The movie winds up back in New York with Kong a captive, Driscoll a hero and Ann his fiancée. But the last time we see Jack leaves him defeated in much the same way. Nobody really gets the girl, but the girl sure got the ape.

A civil rights movement, a global postcolonial backlash and a Peter Jackson remake later, I posit the modern audience that watches the 1933 King Kong almost invariably errs on the side of tragedy. When Denham announces to his audience that Kong, once a king, comes to the civilized world a captive, there is something deeply ironic about it. Kong cannot be held captive, and he dies on his feet. (Okay, so he dies on his back. But he is on his feet when they shoot him.) In that sense, King Kong is as useful an exposé of primitivist attitudes as it is a celebration, and the work itself tips the balance neither way.

It is the modern sensitivity to the civilized subduing the savage that dominates Jackson’s version, a sensitivity that puts a limit on whether or not it can be done. Observe how the new film differs.

Now the natives aren’t just a scantily-clad ritualistic tribe that lives in huts – they’re snarling, mace-wielding murderer-folk with bad teeth. Like the orcs in The Lord of the Rings, they demand no sympathy because they do not resemble anything like what we would call a human society – they’re clearly monsters, and the sailors have nothing to feel guilty about when they gun them down.
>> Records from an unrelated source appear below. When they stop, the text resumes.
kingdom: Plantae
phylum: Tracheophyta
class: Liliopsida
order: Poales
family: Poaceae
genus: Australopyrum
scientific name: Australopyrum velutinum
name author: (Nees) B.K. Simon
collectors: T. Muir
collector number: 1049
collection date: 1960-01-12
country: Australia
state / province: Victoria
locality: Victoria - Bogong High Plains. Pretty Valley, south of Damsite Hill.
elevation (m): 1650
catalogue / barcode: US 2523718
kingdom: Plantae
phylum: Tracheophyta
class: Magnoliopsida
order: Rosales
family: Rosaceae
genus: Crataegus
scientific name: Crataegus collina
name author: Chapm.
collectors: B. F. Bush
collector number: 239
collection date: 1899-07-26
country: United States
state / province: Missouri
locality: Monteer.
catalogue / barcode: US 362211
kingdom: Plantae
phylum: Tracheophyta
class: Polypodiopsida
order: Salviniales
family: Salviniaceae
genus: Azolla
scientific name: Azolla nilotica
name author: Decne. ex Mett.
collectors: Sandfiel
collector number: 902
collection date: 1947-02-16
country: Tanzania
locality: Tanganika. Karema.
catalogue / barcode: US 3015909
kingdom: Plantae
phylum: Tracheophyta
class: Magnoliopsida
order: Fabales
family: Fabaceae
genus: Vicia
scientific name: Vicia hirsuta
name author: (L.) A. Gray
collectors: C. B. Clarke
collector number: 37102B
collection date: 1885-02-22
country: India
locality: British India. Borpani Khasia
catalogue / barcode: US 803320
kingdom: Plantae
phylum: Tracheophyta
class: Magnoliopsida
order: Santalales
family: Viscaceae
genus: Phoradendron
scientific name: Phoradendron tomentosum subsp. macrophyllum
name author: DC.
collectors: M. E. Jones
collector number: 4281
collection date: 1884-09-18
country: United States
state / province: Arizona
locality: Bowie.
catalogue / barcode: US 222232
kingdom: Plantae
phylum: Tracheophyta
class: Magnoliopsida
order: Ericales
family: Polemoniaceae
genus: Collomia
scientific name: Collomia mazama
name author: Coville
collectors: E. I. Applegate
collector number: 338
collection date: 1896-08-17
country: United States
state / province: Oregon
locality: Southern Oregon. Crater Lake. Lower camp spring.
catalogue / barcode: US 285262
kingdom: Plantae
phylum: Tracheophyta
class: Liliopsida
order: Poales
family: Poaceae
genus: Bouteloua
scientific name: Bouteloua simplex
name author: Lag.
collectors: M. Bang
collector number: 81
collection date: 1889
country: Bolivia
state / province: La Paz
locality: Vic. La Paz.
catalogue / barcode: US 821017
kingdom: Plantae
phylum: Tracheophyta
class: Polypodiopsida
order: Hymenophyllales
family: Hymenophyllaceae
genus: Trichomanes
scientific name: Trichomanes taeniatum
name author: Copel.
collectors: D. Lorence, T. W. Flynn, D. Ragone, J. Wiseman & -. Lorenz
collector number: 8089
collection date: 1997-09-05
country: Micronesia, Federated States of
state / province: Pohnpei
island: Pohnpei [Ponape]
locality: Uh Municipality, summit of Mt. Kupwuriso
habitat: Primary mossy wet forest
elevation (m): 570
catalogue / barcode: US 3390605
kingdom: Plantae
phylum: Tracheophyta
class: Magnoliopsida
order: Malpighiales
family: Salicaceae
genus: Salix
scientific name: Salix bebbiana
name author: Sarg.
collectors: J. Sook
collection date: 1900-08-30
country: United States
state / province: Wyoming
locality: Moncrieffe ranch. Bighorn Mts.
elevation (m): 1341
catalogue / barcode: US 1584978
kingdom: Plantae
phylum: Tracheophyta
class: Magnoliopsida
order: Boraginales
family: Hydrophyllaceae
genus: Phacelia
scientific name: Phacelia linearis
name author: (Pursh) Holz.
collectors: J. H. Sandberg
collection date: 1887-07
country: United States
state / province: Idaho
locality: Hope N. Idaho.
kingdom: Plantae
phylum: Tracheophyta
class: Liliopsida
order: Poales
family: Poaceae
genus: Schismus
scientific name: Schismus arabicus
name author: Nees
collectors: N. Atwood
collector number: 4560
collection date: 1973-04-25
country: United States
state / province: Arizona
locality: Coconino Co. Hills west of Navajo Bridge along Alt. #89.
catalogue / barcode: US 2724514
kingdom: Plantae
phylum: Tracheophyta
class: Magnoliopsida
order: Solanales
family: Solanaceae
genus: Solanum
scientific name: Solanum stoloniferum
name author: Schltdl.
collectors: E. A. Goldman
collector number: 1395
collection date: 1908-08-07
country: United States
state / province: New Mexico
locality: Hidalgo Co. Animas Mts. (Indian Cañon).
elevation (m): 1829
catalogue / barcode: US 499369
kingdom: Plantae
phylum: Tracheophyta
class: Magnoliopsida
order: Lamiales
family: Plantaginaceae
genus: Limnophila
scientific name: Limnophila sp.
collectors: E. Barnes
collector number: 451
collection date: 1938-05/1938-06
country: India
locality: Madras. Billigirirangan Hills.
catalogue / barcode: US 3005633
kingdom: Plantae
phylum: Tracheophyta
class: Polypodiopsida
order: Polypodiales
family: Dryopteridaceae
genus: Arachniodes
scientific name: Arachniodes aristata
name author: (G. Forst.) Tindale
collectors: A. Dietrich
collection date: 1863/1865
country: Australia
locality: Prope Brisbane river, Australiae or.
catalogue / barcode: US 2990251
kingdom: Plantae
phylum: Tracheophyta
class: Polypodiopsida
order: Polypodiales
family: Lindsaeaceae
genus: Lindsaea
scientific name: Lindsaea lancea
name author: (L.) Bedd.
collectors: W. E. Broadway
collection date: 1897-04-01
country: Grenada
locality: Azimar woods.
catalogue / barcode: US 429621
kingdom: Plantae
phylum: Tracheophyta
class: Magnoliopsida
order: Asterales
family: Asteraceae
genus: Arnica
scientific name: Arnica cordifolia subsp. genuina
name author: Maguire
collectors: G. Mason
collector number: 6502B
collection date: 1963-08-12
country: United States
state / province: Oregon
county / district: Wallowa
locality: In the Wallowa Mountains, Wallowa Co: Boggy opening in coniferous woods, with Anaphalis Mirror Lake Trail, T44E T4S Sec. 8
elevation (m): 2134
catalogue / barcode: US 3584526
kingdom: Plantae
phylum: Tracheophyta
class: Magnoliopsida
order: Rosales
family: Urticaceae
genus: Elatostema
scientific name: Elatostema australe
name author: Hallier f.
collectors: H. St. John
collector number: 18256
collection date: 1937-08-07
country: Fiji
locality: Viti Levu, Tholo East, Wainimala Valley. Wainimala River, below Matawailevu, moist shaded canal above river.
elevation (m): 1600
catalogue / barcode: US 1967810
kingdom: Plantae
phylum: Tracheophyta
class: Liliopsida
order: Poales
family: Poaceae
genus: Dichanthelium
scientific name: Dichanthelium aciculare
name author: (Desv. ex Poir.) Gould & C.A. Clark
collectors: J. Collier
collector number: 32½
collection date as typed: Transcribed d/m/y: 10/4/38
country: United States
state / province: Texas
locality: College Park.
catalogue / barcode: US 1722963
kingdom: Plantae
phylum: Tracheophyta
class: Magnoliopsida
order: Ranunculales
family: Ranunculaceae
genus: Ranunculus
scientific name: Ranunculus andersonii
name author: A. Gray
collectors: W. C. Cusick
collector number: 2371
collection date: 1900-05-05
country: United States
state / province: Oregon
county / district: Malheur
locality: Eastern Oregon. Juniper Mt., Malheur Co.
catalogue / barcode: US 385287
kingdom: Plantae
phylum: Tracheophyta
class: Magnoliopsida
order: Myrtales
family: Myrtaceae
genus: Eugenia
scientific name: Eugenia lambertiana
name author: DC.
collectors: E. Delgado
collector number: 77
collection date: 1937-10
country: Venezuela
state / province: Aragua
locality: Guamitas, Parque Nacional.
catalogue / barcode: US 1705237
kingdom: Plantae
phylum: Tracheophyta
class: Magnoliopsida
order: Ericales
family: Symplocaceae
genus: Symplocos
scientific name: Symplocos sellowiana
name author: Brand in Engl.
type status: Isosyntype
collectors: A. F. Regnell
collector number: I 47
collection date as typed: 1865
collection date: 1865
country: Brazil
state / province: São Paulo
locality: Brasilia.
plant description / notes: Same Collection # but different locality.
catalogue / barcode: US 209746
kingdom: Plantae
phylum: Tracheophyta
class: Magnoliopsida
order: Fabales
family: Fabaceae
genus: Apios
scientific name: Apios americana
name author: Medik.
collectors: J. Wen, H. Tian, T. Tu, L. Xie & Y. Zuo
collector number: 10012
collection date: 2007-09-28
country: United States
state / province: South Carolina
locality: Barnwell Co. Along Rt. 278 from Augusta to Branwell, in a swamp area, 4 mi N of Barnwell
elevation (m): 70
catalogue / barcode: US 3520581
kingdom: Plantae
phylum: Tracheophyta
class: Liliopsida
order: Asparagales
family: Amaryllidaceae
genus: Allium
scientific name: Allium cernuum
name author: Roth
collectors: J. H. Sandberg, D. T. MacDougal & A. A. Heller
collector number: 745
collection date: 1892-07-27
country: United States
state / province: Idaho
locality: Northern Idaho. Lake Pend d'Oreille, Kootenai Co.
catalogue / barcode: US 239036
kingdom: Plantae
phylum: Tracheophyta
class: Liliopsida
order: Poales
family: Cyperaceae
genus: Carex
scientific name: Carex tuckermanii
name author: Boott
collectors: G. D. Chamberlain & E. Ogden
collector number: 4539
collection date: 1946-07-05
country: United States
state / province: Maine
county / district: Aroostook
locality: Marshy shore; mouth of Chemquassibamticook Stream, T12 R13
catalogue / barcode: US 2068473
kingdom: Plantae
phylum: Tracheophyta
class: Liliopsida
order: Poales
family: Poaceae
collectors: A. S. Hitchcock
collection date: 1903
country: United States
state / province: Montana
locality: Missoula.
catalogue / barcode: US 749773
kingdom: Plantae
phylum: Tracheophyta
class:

But not so with King Kong. In this one, his love goes requited. (A good thing, too, because nothing takes the taste out of peanut butter like you-know-what.) Maybe it’s Stockholm Syndrome – who knows – but the Naomi Watts Ann Darrow is thoroughly sympathetic and thankful for a creature that, by the end of the movie, turns out to be probably the most human character in the story.

Not that it’s an indictment of man, though, because the same change occurs with the new Jack Driscoll as played by Adrien Brody, now no longer such a man’s-man beast-among-men but a meek playwright thrust into romance and adventure quite against his will. And so this film, like its precursor (let’s not even bother acknowledging the 1976 one, which doesn’t fit into this comparative study), refuses to point fingers and say, “He’s a villain.” There are monsters, yes – the now-inhuman native folk, the tyrannosauri, the arachnids from the Legendary Missing Spider Sequence – but no villains to whom we can assign a face.

Denham is still in many ways reprehensible, yes, but he’s far from villainy: as in the original film, he’s more of an architect of circumstantial misfortune. And Jack Black’s delivery of the last line is telling. Unlike Armstrong, he isn’t smug about it. He says it with awe, wonder and perhaps a tinge of regret. It’s like Fortinbras surveying the bloodbath in Elsinore: the observer in the drama, and the audience outside it, are left with a characteristic aftertaste of terror and pity.

Beauty kills the beast, but man doesn’t really rescue the beauty. It’s the hero who dies, simian as he may be.

Great film, and Wellington Santa Claus has delivered a worthy Christmas present once again. I’d feel very comfortable putting the new King Kong next to my generation’s monster classic, Jurassic Park, for reasons that are not solely alphabetical.